Court Opinion

ID: 9752289
Source: CourtListenerOpinion
Date Created: 2023-08-28 17:55:30.216999+00
Date Added: 2024-06-11T07:27:13.253074
License: Public Domain

Dooley, J.,
concurring. I concur that we can not affirm the restitution award for most of the reasons stated in the opinion for the Court. I agree with Justice Morse, in part, that if we were to apply the standard applicable to civil damage awards, we would affirm at least part of the restitution award. Without further action from the Legislature, which I agree with Justice Morse would be desirable, I do not believe that lost profits are appropriate for restitution awards.

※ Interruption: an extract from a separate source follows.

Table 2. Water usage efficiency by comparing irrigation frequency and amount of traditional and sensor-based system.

Both the majority and the dissent conclude that lost profits are appropriate for restitution awards, but differ on whether they could be awarded on this factual record. They both rely on cases irom other states that have authorized lost-profit awards. In looking at decisions from other states, we must look carefully at the statutes on which they are based because the authorization of restitution is wholly statutory.
A good example is State v. Ihde, 532 N.W.2d 827, 830 (Iowa Ct. App. 1995), which upholds a restitution order that includes lost profits. The Iowa statute involved authorizes the sentencing court to order restitution for “pecuniary damages,” defined to include “‘all damages to the extent not paid by an insurer, which a victim could recover against the offender in a civil action arising out of the same facts or event.’” Id. at 828 (quoting Iowa Code § 910.1(2) (1991)). If the Iowa statute were in effect here, I would agree with Justice Morse that some of the profits would be recoverable in a civil action and would uphold at least a portion of the restitution order. The Vermont statute is, however, unlike the Iowa statute.

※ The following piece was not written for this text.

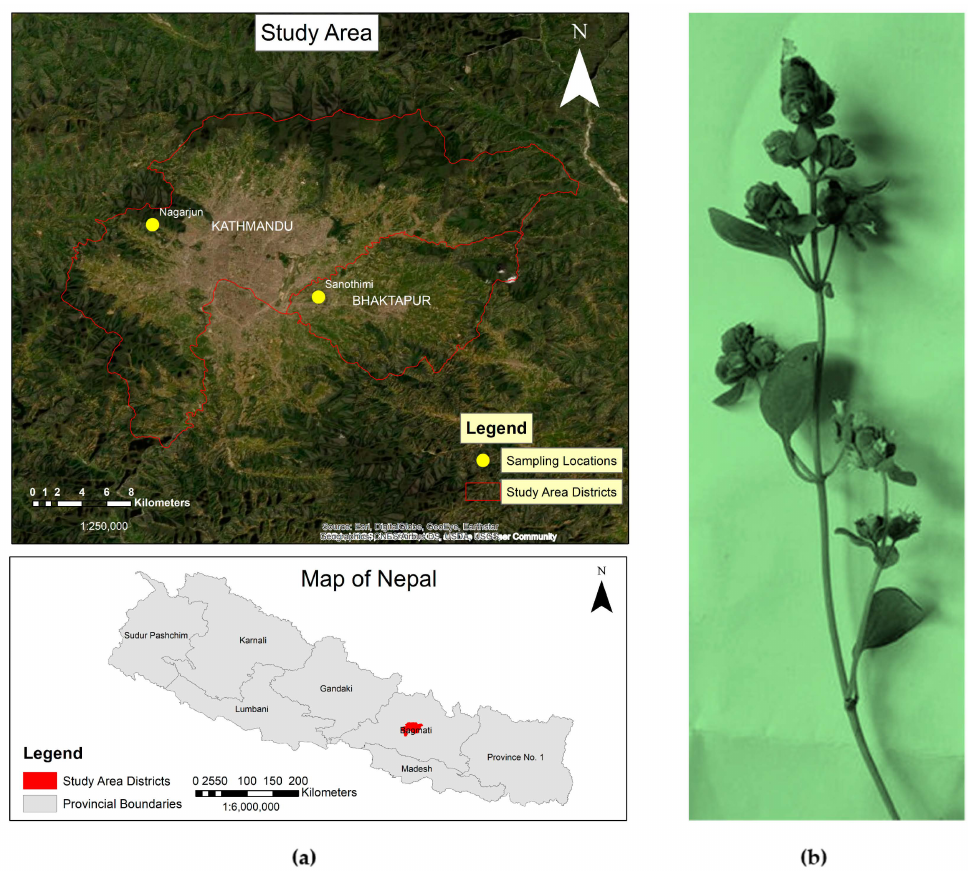
Figure 6. ( a ) The geographical location of majorana species collection sites; ( b ) a photograph of a twig of O. majorana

Our statute requires the court to consider restitution whenever a victim suffers a material loss. 13 V.S.A. § 7043(a). The award can include a payment “to compensate for damages to the victim’s property or person.” Id. § 7043(b). Because of this sparse and narrow language, we held in State v. Jarvis, 146 Vt. 636, 638, 509 A.2d 1005, *471006 (1986), that “only liquidated amounts which are easily ascertained and measured are recoverable under the legislative scheme.” Whatever may be included in Iowa, this authorization is too narrow for the kind of lost profits included here.

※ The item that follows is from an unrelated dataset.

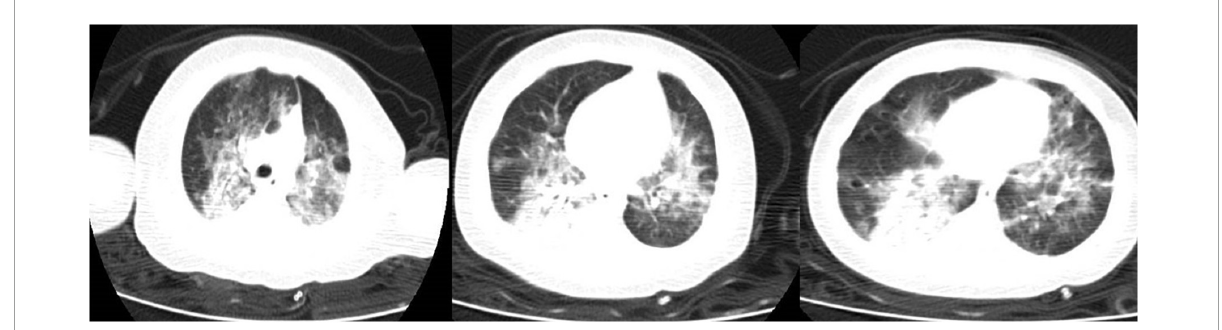
FIGURE1 Chest Computed tomography (CT) scan of the patient showing an interstitial pneumonia.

The state with criminal restitution law most similar to Vermont’s is Arizona. The Arizona statute allows a restitution order to include an amount for “economic loss,” to include “losses which would not have been incurred but for the offense,” but not “consequential damages.” Ariz. Rev. Stat. Ann. § 13-105(14) (Supp. 1996). The Arizona courts have held that a restitution order may include lost profits, only when the defendant has actually taken the profits — for example, where a store clerk embezzles sales proceeds. See State v. Barrett, 864 P.2d 1078, 1080 (Ariz. Ct. App. 1993) (lost-profit component of restitution award not proper where defendant stole inventory rather than cash from sales proceeds; evidence did not show causal relationship between defendant’s action and victim’s purported lost profits); State v. Young, 842 P.2d 1300, 1302 (Ariz. Ct. App. 1992) (lost-profit component of restitution award appropriate where defendant sold merchandise to customers, did not record sales, and kept proceeds; presumably defendant made sales at retail price, depriving victim of profit on each sale); cf. State v. Pearce, 751 P.2d 603, 605 (Ariz. Ct. App. 1988) (victim’s breach of contract and lost profits were consequential damages resulting from defendant’s theft, and not proper subject of restitution). I would follow the rule of the Arizona courts as long as we have the current statute.